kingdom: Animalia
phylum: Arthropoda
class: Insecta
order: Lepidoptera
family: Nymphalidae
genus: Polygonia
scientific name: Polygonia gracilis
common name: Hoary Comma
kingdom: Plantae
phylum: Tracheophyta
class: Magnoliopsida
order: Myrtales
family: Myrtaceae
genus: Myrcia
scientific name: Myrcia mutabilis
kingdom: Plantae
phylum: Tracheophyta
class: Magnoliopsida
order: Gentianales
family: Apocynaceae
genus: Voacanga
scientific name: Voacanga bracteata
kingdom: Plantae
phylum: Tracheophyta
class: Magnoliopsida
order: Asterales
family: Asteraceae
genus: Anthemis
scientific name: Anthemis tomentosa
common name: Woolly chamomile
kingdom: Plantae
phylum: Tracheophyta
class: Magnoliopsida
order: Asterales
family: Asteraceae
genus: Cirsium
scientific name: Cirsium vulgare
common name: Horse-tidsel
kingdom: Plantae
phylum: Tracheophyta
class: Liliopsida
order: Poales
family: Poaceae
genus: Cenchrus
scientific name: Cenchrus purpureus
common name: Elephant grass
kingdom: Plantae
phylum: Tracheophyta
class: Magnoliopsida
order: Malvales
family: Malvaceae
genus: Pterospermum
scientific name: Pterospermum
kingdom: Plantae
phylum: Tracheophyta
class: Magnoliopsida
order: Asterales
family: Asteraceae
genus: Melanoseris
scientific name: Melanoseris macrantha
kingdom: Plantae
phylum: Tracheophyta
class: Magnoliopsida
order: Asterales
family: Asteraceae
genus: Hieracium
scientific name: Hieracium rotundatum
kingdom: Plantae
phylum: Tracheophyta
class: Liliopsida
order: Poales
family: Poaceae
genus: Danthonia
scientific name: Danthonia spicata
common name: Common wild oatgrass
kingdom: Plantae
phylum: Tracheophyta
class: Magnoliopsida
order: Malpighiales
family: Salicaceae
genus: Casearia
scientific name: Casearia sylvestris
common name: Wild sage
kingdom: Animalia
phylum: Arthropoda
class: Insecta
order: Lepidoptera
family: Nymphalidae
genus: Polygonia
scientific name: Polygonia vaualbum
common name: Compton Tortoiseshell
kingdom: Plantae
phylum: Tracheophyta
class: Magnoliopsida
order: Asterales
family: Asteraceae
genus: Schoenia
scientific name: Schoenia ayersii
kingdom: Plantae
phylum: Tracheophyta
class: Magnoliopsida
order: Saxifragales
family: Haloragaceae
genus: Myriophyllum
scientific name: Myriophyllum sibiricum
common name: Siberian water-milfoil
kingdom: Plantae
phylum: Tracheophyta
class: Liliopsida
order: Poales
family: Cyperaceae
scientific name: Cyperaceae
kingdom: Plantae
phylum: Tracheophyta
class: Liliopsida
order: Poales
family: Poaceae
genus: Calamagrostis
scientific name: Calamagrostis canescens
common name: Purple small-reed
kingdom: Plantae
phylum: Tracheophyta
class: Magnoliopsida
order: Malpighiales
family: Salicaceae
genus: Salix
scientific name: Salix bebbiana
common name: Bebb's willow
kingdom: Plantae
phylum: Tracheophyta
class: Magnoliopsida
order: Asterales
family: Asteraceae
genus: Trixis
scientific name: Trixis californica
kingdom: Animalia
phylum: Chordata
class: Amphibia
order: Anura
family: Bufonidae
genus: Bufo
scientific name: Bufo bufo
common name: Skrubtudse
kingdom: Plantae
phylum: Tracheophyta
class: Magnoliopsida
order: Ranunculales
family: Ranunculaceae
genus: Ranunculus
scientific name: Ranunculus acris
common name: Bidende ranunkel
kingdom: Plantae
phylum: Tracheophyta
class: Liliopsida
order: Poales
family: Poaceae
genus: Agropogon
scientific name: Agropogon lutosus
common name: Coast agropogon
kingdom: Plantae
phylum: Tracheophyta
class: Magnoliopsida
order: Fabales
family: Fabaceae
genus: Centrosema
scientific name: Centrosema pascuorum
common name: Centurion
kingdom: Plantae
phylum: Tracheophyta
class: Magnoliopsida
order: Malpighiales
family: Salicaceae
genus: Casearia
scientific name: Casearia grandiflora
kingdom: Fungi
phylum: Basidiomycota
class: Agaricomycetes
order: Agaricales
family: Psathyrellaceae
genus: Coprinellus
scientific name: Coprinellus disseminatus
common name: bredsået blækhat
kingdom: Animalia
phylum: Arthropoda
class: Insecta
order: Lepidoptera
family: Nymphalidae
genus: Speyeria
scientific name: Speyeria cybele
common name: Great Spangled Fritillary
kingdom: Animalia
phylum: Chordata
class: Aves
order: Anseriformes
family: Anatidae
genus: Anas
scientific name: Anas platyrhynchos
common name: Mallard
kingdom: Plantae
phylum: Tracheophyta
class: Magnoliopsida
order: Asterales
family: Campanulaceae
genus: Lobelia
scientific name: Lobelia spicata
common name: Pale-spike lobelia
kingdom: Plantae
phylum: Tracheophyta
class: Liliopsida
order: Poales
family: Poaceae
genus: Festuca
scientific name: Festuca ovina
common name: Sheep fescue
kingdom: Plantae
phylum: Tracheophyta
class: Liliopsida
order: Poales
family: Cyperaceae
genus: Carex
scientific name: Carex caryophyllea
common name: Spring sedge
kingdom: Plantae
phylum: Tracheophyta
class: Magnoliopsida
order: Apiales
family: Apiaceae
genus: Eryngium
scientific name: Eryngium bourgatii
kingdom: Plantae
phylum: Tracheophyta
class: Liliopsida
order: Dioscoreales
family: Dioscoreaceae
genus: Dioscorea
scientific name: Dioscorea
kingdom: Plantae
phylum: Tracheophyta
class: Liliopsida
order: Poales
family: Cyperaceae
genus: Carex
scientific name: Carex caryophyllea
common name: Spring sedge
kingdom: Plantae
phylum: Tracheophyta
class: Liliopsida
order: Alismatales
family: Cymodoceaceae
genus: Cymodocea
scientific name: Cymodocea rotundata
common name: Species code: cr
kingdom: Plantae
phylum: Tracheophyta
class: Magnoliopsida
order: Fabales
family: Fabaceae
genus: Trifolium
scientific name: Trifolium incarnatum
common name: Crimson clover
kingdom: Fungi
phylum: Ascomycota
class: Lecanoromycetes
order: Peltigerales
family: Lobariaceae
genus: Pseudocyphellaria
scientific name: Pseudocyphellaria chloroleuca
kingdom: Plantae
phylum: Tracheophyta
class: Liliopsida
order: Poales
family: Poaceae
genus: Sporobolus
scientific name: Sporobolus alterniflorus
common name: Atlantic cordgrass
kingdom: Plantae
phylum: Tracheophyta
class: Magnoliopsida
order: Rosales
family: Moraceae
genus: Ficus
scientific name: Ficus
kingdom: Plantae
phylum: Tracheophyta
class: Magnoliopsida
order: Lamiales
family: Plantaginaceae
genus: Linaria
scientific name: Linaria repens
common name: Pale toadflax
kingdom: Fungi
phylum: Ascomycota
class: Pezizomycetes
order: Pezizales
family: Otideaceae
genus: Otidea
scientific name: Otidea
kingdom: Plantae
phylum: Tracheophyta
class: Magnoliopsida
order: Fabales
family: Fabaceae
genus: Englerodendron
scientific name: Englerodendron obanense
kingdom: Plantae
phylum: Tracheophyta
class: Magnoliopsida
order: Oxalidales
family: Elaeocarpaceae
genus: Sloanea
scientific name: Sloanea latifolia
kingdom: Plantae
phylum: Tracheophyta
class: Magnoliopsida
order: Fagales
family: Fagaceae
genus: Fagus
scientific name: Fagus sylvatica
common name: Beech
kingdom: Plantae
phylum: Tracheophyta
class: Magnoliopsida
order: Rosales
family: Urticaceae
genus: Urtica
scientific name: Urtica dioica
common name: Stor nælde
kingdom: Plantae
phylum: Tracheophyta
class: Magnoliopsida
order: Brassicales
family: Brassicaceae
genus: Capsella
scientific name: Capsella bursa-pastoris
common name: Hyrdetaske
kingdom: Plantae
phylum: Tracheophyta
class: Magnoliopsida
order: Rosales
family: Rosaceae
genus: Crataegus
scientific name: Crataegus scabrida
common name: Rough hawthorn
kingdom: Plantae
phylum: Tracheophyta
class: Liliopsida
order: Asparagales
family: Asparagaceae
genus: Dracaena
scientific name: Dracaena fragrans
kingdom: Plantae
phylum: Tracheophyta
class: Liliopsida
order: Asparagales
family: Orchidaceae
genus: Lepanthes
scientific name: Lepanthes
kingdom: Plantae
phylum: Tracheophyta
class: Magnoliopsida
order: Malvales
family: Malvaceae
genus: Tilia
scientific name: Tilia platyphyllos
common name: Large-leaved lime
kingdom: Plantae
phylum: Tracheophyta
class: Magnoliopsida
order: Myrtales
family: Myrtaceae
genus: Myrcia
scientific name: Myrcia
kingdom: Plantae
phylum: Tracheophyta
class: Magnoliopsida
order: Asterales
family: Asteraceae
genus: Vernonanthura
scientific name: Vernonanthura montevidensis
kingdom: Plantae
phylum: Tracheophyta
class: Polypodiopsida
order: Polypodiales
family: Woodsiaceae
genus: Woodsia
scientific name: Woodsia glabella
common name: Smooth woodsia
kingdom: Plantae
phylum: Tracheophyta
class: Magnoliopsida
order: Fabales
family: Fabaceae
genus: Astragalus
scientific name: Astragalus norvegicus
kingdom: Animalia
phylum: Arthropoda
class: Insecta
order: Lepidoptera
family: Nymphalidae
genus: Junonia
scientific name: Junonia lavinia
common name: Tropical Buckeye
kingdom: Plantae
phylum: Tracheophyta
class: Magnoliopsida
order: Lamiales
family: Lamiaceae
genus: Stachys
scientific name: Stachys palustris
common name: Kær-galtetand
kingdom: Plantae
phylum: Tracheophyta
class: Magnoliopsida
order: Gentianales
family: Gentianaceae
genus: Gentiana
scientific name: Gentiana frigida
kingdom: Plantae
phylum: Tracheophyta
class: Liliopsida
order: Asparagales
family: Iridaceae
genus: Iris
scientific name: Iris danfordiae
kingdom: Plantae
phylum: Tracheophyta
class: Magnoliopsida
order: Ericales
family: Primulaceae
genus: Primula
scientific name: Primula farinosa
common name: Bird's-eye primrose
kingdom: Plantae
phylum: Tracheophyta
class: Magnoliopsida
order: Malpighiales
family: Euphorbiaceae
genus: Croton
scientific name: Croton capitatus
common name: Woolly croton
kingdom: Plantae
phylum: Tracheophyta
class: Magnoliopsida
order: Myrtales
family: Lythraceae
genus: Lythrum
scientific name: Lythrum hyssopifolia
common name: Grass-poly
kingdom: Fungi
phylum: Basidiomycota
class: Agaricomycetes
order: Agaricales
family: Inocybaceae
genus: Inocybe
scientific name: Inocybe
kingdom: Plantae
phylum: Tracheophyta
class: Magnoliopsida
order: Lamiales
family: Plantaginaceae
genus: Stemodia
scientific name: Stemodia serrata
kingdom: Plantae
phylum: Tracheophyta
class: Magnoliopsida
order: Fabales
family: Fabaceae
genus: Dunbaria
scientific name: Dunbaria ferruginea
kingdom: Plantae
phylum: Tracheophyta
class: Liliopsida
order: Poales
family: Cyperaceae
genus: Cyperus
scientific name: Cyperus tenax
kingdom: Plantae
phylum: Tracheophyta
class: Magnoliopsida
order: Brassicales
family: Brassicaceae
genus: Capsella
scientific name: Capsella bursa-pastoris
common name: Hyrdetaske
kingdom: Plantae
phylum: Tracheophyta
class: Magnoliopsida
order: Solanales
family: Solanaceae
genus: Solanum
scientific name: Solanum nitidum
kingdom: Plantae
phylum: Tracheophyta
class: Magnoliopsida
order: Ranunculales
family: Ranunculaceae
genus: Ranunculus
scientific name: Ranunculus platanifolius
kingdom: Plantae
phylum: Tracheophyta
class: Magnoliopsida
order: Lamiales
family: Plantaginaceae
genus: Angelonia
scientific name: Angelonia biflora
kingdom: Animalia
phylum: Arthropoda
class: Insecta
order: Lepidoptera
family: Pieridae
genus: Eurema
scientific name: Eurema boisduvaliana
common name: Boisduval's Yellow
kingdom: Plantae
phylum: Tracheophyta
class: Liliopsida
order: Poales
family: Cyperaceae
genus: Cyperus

--- --- ---

**GIVEN TASK**
Present the material from its first line through the line containing "common name: Woolly chamomile", both ends included, as a numbered list with blank lines left out.

**WRITTEN SOLUTION**
1. kingdom: Animalia
2. phylum: Arthropoda
3. class: Insecta
4. order: Lepidoptera
5. family: Nymphalidae
6. genus: Polygonia
7. scientific name: Polygonia gracilis
8. common name: Hoary Comma
9. kingdom: Plantae
10. phylum: Tracheophyta
11. class: Magnoliopsida
12. order: Myrtales
13. family: Myrtaceae
14. genus: Myrcia
15. scientific name: Myrcia mutabilis
16. kingdom: Plantae
17. phylum: Tracheophyta
18. class: Magnoliopsida
19. order: Gentianales
20. family: Apocynaceae
21. genus: Voacanga
22. scientific name: Voacanga bracteata
23. kingdom: Plantae
24. phylum: Tracheophyta
25. class: Magnoliopsida
26. order: Asterales
27. family: Asteraceae
28. genus: Anthemis
29. scientific name: Anthemis tomentosa
30. common name: Woolly chamomile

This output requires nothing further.